Transaction Valuation                                     Amount of Filing Fee
$7,218,000(1)                                                     $1,443.60(2)

(1)      This amount is based upon the exchange of each outstanding share of
         Series A Cumulative Preferred Stock for either 2.5 shares of Sea Pines
         Associates, Inc. common stock, without par value, or one 9.5% Trust
         Preferred Security (liquidation amount of $7.60 per security) of Sea
         Pines Associates Trust I. Currently there are 1,228,350 shares of
         Series A Cumulative Preferred Stock outstanding.

(2)      Such a fee comprises one-fiftieth of one percent of the aggregate
         amount of $7,218,000, the book value of the outstanding shares of
         Series A Cumulative Preferred Stock as of October 31, 1999.


<PAGE>   2

[X]      Check box if any part of the fee is offset as provided by Rule
         0-11(a)(2) and identify the filing with which the offsetting fee was
         previously paid. Identify the previous filing by registration statement
         number, or the Form or Schedule and the date of its filing.

         Amount Previously Paid:                $1,443.60

         Form or Registration No.:              Schedule 13E-4

         Filing Party:                          Sea Pines Associates, Inc.
                                                Sea Pines Associates Trust I

         Date Filed:                            December 22, 1999


       AMENDMENT NO. 1 TO ISSUER TENDER OFFER STATEMENT ON SCHEDULE 13E-4

                                  INTRODUCTION

         This Amendment No. 1, dated February 3, 2000, supplements and amends
the Issuer Tender Offer Statement on Schedule 13E-4 (the "Original Statement")
filed with the Securities and Exchange Commission on December 22, 1999 by Sea
Pines Associates, Inc. (the "Company") and Sea Pines Associates Trust I (the
"Trust"), regarding the offer by the Company and the Trust to exchange each
share of the Company's outstanding Series A Cumulative Preferred Stock ($0.722
Dividend Rate / $7.60 Liquidation Preference and Redemption Price) ("Series A
Preferred Stock"), for either 2.5 shares of the Company's common stock, without
par value ("Common Stock"), or one 9.5% Trust Preferred Security (Liquidation
Amount of $7.60 per Trust Preferred Security) of the Trust upon the terms and
subject to the conditions set forth in the Exchange Offer dated December 21,
1999 (the "Exchange Offer") and in the related Letter of Transmittal (the
"Letter of Transmittal"). Capitalized terms not defined herein shall have the
same meaning as in the Original Statement. A copy of the Exchange Offer and the
Letter of Transmittal (which together constitute the "Offer") were included as
exhibits to and incorporated by reference in the Original Statement.

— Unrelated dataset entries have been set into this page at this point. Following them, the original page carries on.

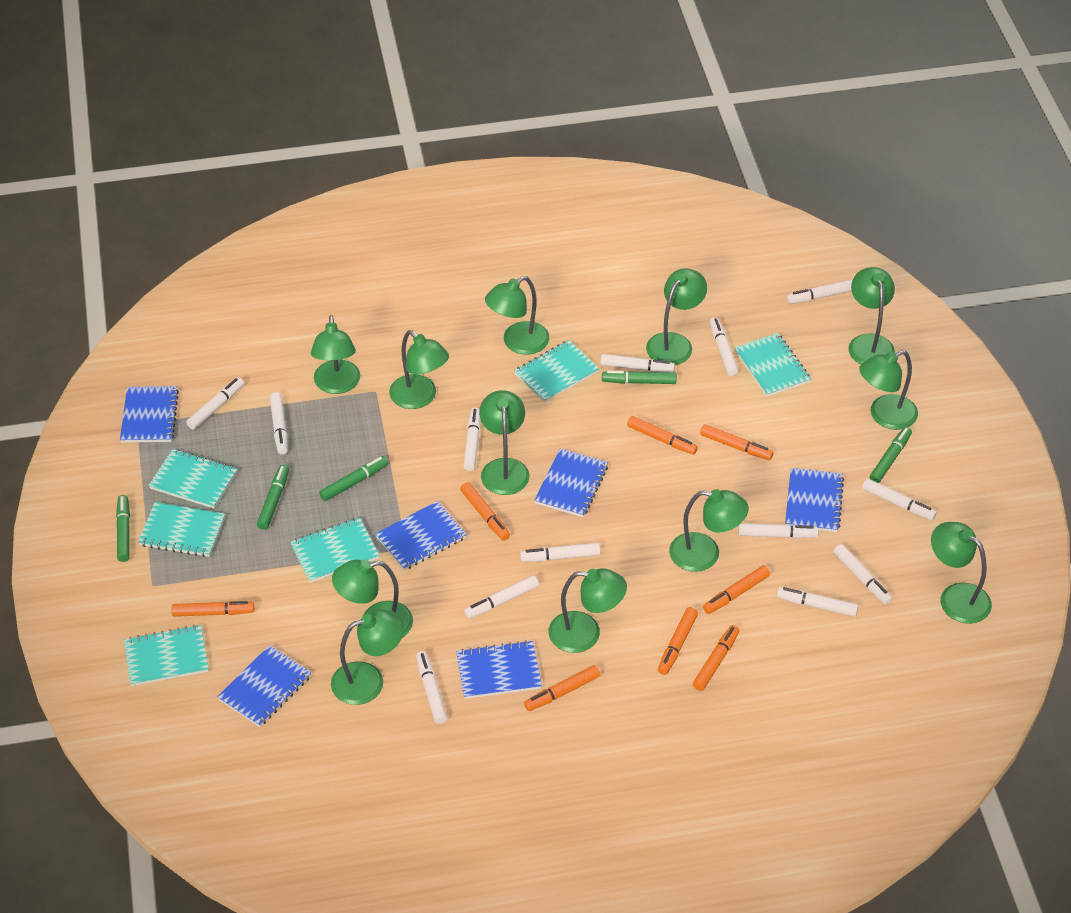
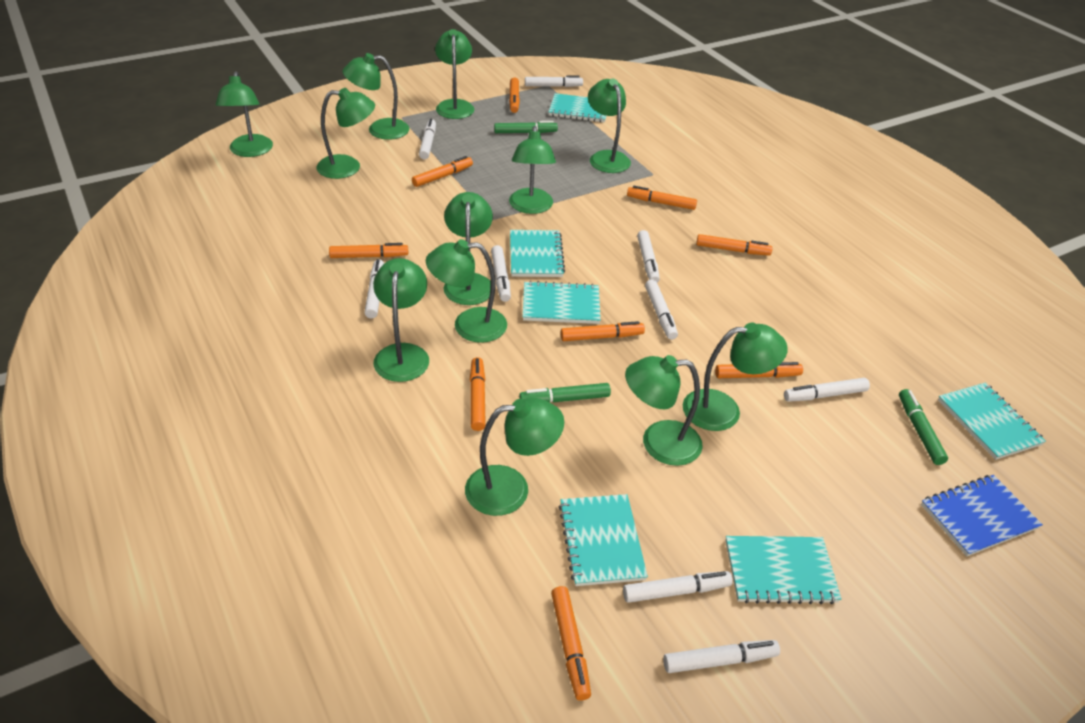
blue notebook: 6 -> 1
green marker: 5 -> 3
orange marker: 8 -> 9
white marker: 13 -> 9

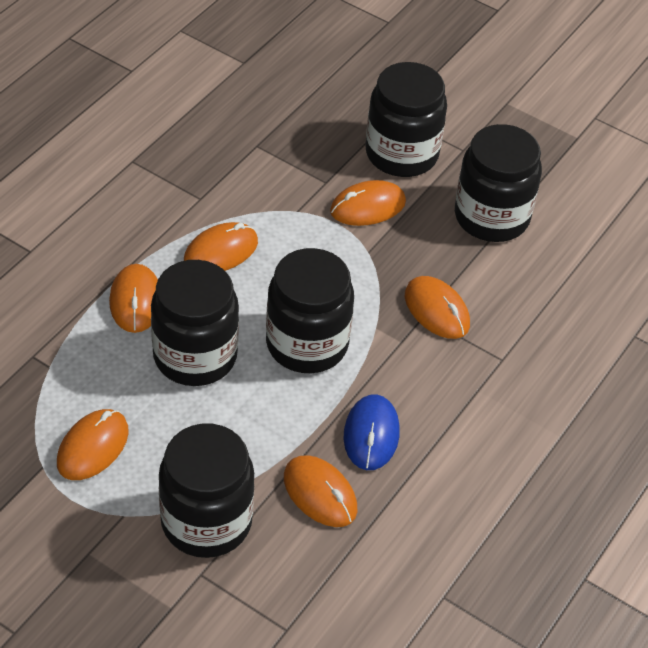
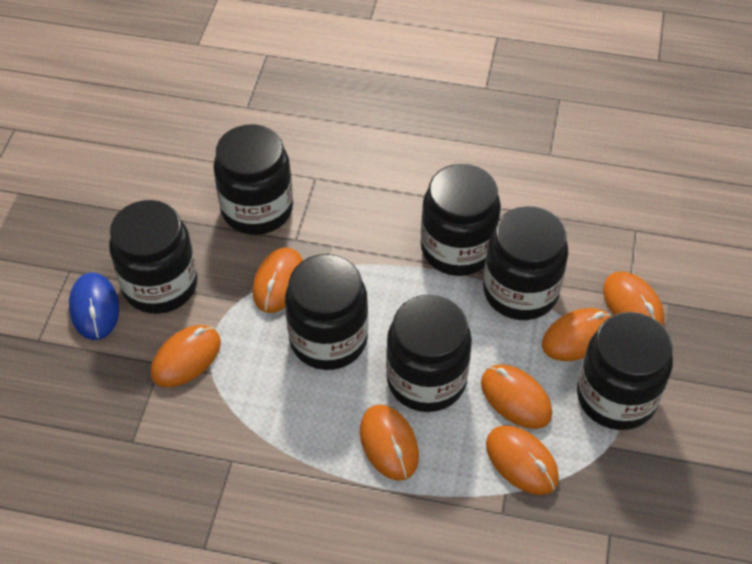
black jar: 5 -> 7
orange mouse: 6 -> 7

         Under the original terms of the Offer, the Offer was to expire at 12:00
midnight, Eastern Standard Time, on January 31, 2000. In a Press Release dated
February 2, 2000, the Company and the Trust announced their intention to extend
the Expiration Date of the Offer to 12:00 midnight, Eastern Standard Time, on
February 15, 2000.

         This Amendment constitutes the first amendment to the Original
Statement in accordance with Rule 13e-4(c)(2) under the Securities Exchange Act
of 1934, as amended, and General Instruction E to Schedule 13E-4. This Amendment
supplements and amends the Original Statement to change the date on the cover
page naming the date on which the Offer was first published, sent or given to
security holders from December 21, 1999 to the correct date,



                                       2
<PAGE>   3

December 22, 1999, and to amend the Offer to extend the Expiration Date of the
Offer to February 15, 2000. The Company's February 2, 2000 Press Release is
attached hereto as Exhibit (a)(10).

         Only those items of the Original Statement that are amended and
supplemented hereby are included herein.

Item 9.  Material to be Filed as Exhibits.

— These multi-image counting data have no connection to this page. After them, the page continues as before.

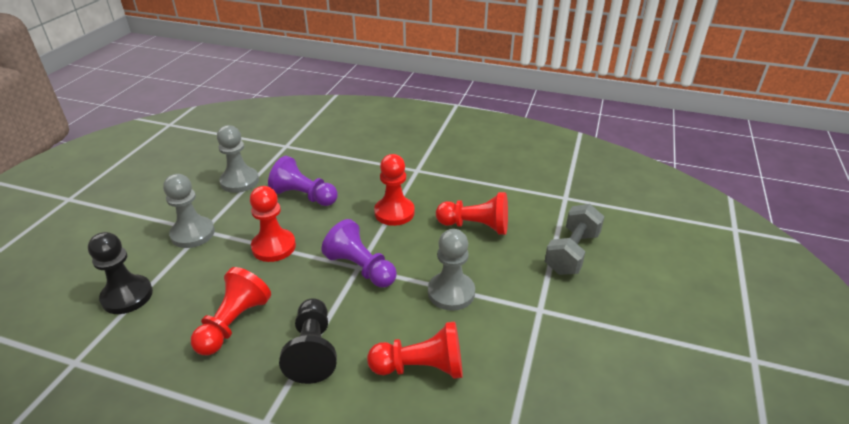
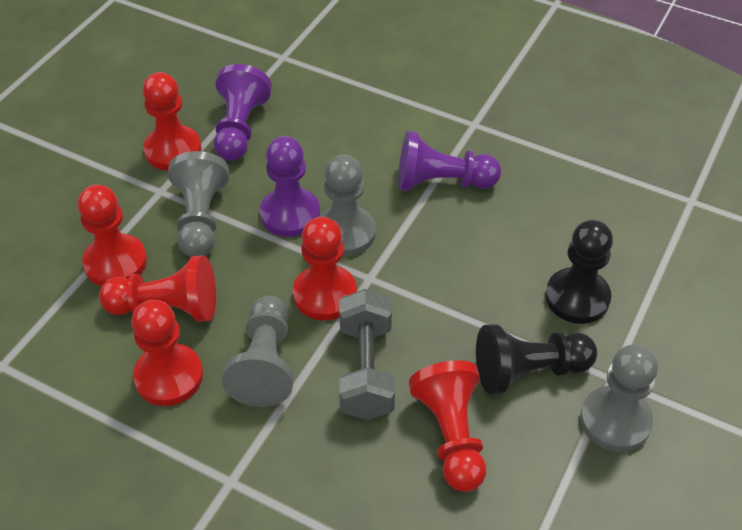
grey pawn: 3 -> 4
purple pawn: 2 -> 3
red pawn: 5 -> 6

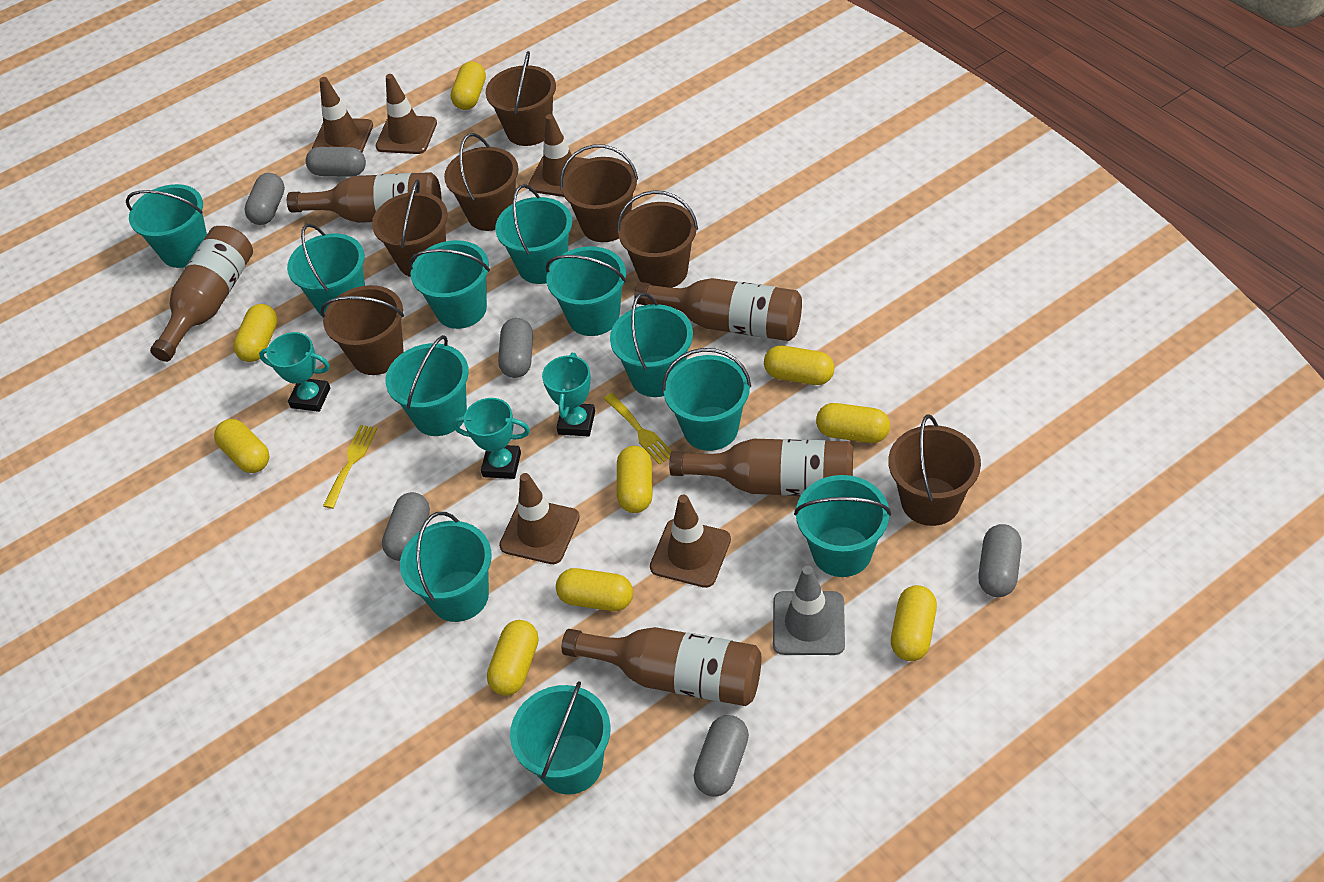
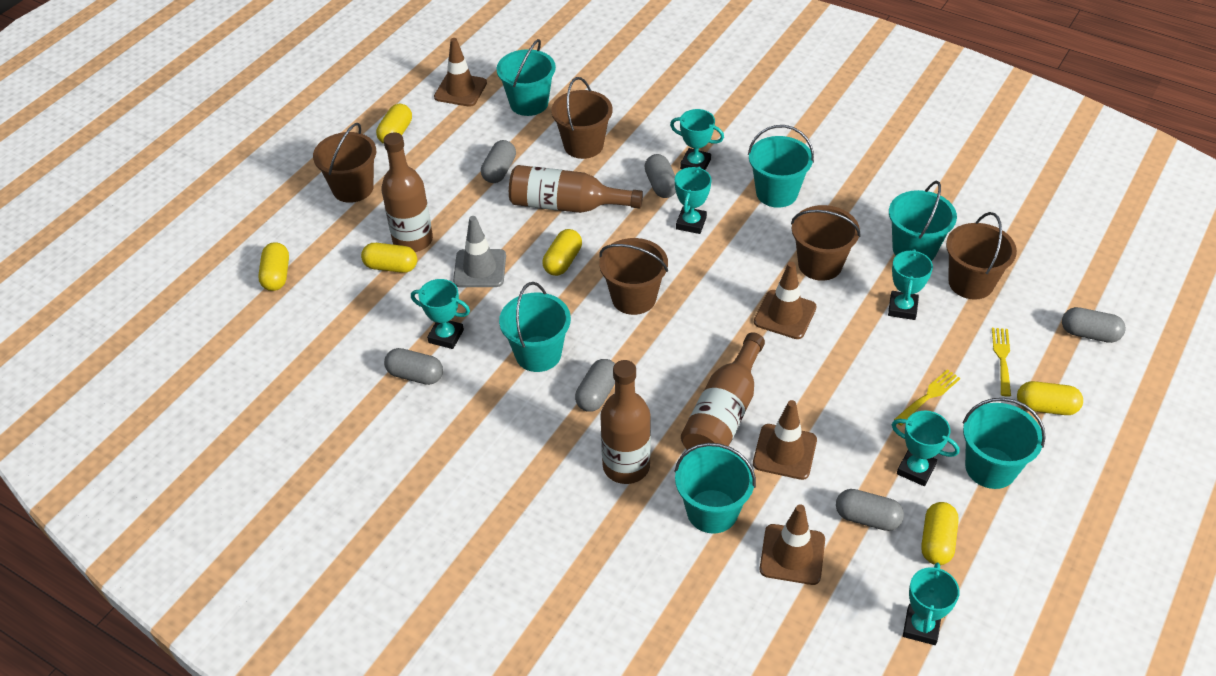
brown bottle: 5 -> 4
brown bucket: 7 -> 5
brown traffic cone: 5 -> 4
turquoise bucket: 11 -> 6
turquoise trophy: 3 -> 6
yellow capsule: 9 -> 6

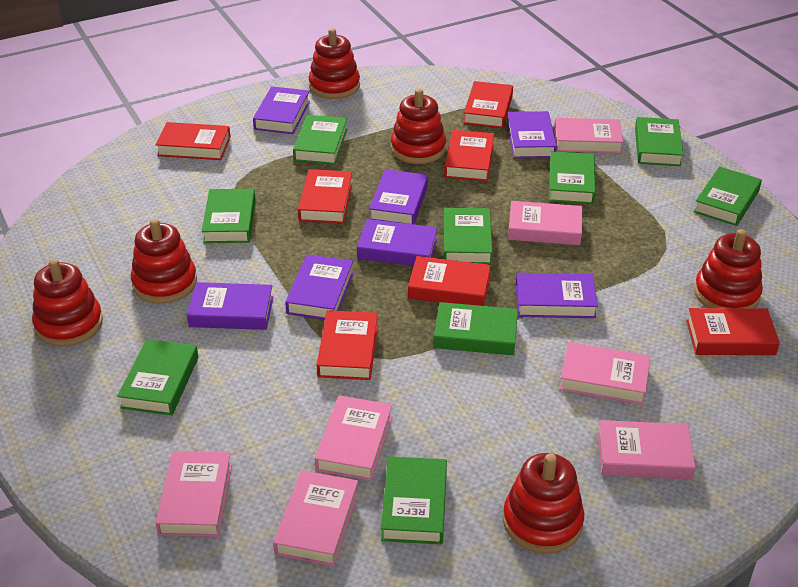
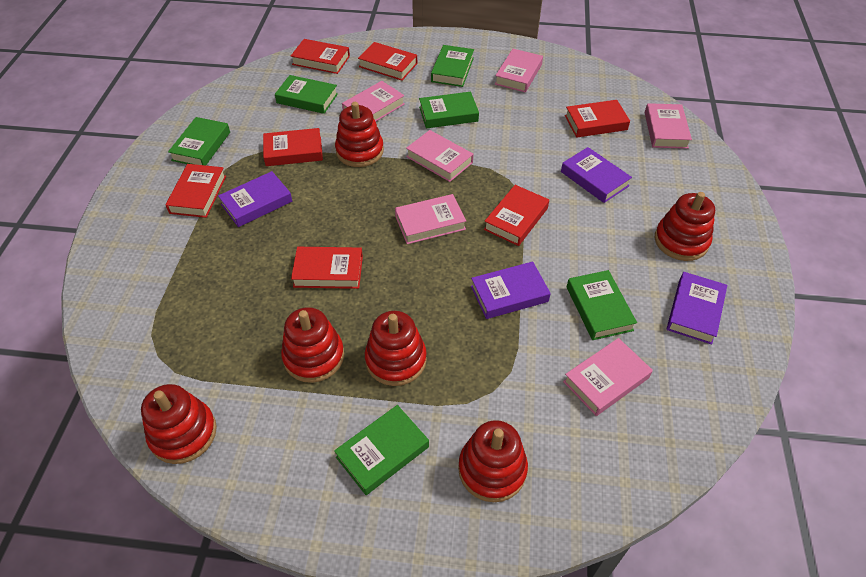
green book: 9 -> 6
pink book: 7 -> 6
purple book: 7 -> 4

         The response to Item 9 of the Schedule 13E-4 is hereby supplemented and
amended as follows:

(a)(10)  Press Release by the Company dated February 2, 2000

                                    SIGNATURE

         After due inquiry and to the best of my knowledge and belief, I certify
that the information set forth in this statement is true, complete and correct.

Dated: February 3, 2000

                                          SEA PINES ASSOCIATES, INC.

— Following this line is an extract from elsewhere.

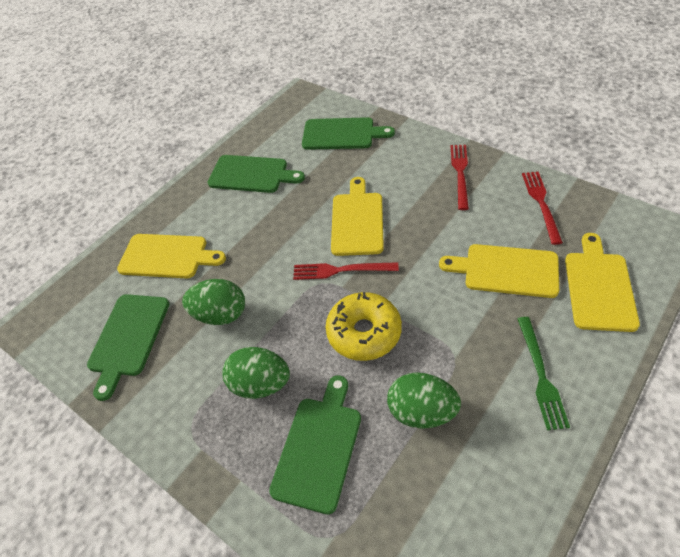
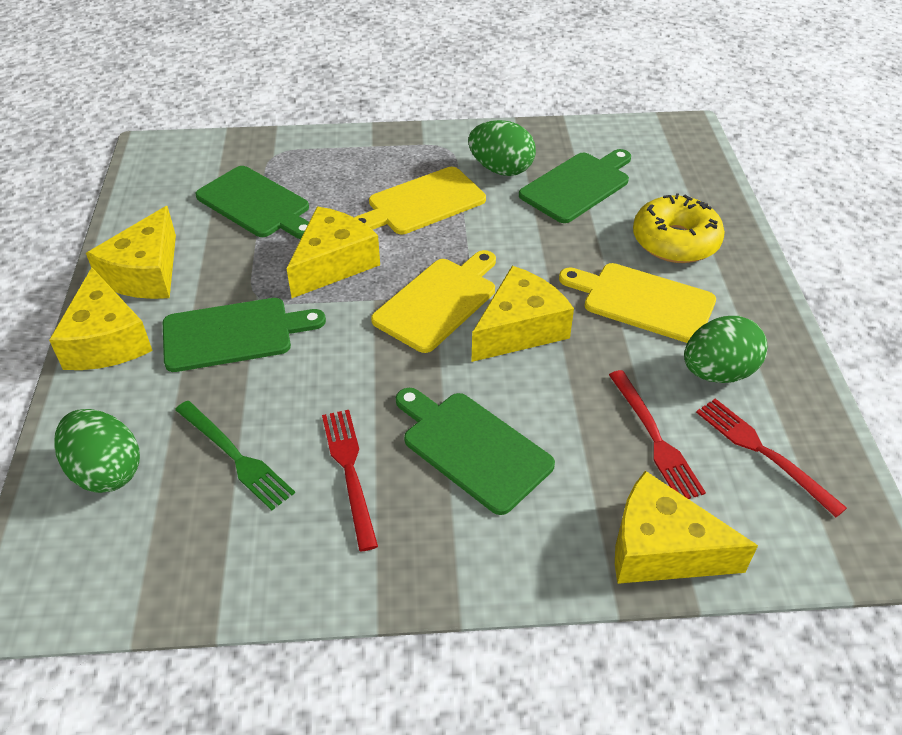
yellow cheese: 0 -> 5
yellow cutting board: 4 -> 3

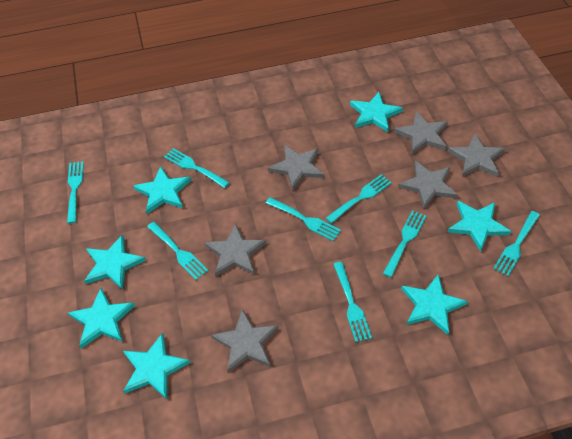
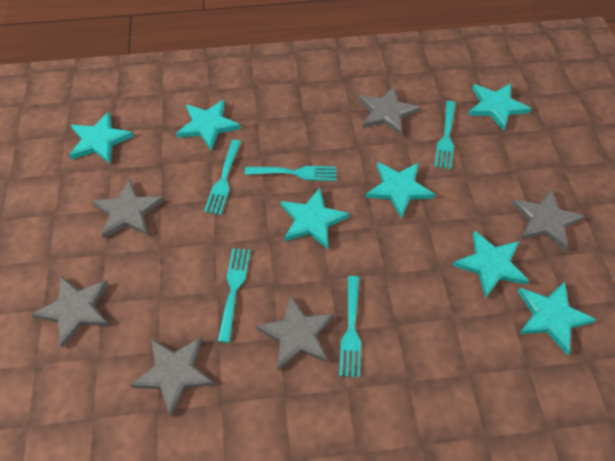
turquoise fork: 8 -> 5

                                          By: /s/ Michael E. Lawrence
                                              ---------------------------------
                                                   Michael E. Lawrence
                                          Its:     Chief Executive Officer

                                          SEA PINES ASSOCIATES TRUST I


                                          By: /s/ Michael E. Lawrence
                                              ---------------------------------
                                                   Michael E. Lawrence
                                          Its:     Administrative Trustee



                                  EXHIBIT INDEX

Exhibit
Number            Description
- -------           -----------

9.(a)(10)         Press Release by the Company dated February 2, 2000


                                       3

<PAGE>   1

Sea Pines NewsRelease

                                         FOR MORE INFORMATION, CONTACT:
                                         Steve Birdwell, Chief Financial Officer
                                         Sea Pines Company, Inc.
                                         (843) 842-1824

                                         FOR IMMEDIATE RELEASE

                        SEA PINES EXTENDS EXCHANGE OFFER

HILTON HEAD ISLAND, SC, February 2, 2000 - The Board of Directors of Sea Pines
Associates, Inc. has extended the expiration date of its December 1999 Exchange
Offer to 12:00 midnight, eastern standard time, on February 15, 2000. The terms
and conditions of the offer will remain the same which allows shareholders of
the Company's Series A Preferred Stock to exchange their shares for either 2 1/2
shares of the Company's Common Stock or a 9.5% Trust Preferred Security to be
issued by Sea Pines Associates Trust I.

Commenting on the Exchange Offer, Mike Lawrence, Chief Executive Officer stated
"We have received a good response from our shareholders with over 74% electing
one of the two alternatives included in the Exchange Offer. The Board has
extended the offer two weeks to allow the remaining shareholders who want to
participate additional time. We are pleased with the positive response and we
look forward to completing this transaction in February."

For additional information regarding the Exchange Offer, please call (843)
842-1824.

                                      # # #

This press release contains forward-looking statements relating to certain
matters, which reflect management's best judgement, based on factors currently
known and involve risks and uncertainties. Actual results could differ
materially from the anticipated results or expectations expressed in the
Company's forward-looking statements. Forward-looking information provided by
the Company pursuant to the safe harbor established under the Private Securities
Litigation Reform Act of 1995 should be evaluated in the context of these
factors which are contained in the Company's Securities and Exchange Commission
("SEC") filings, including its periodic reports filed under the Securities
Exchange Act of 1934, as amended. Copies of these filings are available upon
request from the Company. In addition, the Company disclaims any intent or
obligation to update these forward-looking statements.